Page excerpt:
Autoencoders

  • Unsupervised pretraining: pretrain using unsupervised method to get initial weights, then refine using backpropogation (then it becomes supervised)
    • Better than backprop
  • Encoder computes $z=f(x)$, decoder computes $g(f(x))$, we want to minimise the distance between z and g(f(x)):

$E = L(x, g(f(x)))$

Autoencoder Networks

  • Input to bottleneck hidden layer = encoding
  • Hidden to output layer = decoding
  • After autoencoder is trained, decoder part is removed and replaced with, for example, a classification layer
  • Greedy Layerwise Pretraining: alternative to RBM - hidden layer is trained to reconstruct the input. First layer (encoder) becomes first layer of deep network

Regularized Autoencoders

  • Trivial identity: Often hidden nodes exceeds input nodes, might overfit (but free parameters might be less)
    • Usually don’t pool as you lose information when decoding/reconstructing
    • There is a risk that autoencoder reproduces the identity function - reproduce the input exactly, we want a new image
      • Avoid by having very low number of weights/hidden nodes
      • Or, introduce some form of regularisation - penalty to force weights to be restricted

Sparse autoencoders

  • Add a penalty term based on the hidden unit activation - recall weight decay
  • Instead of resizing weights, resize the hidden unit activations

$E = L(x, g(f(x))) + \lambda \sum_i|h_i|$

  • This is L1 regularisation - absolute value rather than square - encourages some hidden units to go to 0, hence why it’s ‘sparse’ - features are present or absent

Contractive autoencoders

  • Take derivative of hidden units and use L2 norm

$E = L(x, g(f(x))) + \lambda \sum_i||\triangledown_x h_i||^2$

  • Forced to learn hidden features that don’t change much - small change in input is mapped to a very close point in the HU space

Denoising autoencoders

Add noise to inputs, train to recover original input

repeat:
    sample a training item x(i)

Directions:
[a] How would you say "Instead of resizing weights, resize the hidden unit activations" from the autoencoder notes in Spanish?
[b] In the autoencoder notes, what is done with the decoder part once the autoencoder is trained?
[c] Can you extend the autoencoder notes past their last line, carrying on the denoising steps?

Extracted records:
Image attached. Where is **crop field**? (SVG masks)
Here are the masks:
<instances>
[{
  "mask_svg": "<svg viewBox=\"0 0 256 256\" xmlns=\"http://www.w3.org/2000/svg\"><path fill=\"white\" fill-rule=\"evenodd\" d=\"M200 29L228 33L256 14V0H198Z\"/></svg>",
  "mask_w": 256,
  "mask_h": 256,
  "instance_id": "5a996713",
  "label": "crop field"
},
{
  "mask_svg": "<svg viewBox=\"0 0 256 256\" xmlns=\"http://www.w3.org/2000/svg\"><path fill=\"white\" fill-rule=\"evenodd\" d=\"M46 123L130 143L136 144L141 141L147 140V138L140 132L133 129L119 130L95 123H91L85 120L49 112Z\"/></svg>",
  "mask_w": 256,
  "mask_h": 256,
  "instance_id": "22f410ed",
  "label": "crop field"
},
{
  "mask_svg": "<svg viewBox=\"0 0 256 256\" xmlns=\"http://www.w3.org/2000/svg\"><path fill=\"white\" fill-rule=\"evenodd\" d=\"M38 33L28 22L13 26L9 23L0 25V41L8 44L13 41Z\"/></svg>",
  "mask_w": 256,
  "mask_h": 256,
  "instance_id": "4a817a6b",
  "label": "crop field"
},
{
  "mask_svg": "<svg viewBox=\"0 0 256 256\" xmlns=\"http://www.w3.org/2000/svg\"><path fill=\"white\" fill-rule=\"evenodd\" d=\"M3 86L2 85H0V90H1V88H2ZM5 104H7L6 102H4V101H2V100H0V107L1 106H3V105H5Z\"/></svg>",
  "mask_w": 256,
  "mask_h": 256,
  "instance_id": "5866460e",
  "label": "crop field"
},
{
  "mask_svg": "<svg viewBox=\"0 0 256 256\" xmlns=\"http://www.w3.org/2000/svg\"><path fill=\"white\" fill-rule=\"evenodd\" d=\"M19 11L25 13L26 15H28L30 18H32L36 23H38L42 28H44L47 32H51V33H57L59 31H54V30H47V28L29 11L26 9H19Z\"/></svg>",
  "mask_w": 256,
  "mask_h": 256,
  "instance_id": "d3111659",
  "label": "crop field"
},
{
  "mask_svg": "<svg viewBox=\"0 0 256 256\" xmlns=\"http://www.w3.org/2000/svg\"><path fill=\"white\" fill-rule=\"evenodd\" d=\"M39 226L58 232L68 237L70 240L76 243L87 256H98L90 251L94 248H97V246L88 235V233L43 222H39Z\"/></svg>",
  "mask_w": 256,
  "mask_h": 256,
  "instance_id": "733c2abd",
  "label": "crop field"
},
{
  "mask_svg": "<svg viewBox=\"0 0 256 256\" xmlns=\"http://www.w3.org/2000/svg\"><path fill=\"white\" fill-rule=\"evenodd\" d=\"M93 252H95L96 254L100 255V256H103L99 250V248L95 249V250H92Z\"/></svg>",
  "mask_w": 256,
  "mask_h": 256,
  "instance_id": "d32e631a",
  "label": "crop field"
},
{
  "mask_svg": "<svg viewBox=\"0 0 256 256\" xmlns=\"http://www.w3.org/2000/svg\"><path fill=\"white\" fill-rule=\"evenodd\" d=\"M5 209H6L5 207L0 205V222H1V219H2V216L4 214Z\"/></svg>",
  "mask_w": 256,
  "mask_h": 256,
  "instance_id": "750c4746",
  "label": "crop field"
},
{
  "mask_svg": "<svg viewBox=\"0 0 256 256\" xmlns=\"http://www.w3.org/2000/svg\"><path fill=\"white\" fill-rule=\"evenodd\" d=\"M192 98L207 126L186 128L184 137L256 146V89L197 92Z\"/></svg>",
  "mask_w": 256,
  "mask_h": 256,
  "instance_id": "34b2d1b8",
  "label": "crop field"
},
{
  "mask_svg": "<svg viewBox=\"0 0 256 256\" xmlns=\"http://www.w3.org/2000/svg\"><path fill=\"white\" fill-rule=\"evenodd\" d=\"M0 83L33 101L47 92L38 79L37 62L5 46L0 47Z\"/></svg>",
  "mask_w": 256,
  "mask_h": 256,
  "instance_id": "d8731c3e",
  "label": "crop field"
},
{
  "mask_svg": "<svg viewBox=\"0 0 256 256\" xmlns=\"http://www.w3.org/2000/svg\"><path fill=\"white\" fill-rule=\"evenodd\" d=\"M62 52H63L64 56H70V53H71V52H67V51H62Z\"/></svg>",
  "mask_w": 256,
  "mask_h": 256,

Answers provided:
[a] En lugar de redimensionar los pesos, redimensiona las activaciones de las unidades ocultas.

[b] It is removed and replaced with, for example, a classification layer.

[c]
    generate a corrupted version x˜ of x(i)
    train to reduce E = L(x(i),g(f(x˜)))
end

Cost Functions and Probability

  • Cost function can be seen as defining a probability distribution over the outputs - we train to maximise the log of the probability of the target values
    • squared error assumes underlying Gaussian distribution, mean is the output of the network
    • cross entropy assumes Bernoulli distribution, probability is the output of the network
    • softmax assumes Boltzmann distribution

Stochastic Encoders and Decoders

  • Decoder is a conditional proability distribution $p_\theta(x|z)$ of output x
  • Encoder is a conditional proability distribution $q_\theta(z|x)$ of values z
  • This is what we saw in RBM

Generative Models

  • We want to make new images of bedrooms
  • Explicit (Variational Autoencoders) or implicit (GANs)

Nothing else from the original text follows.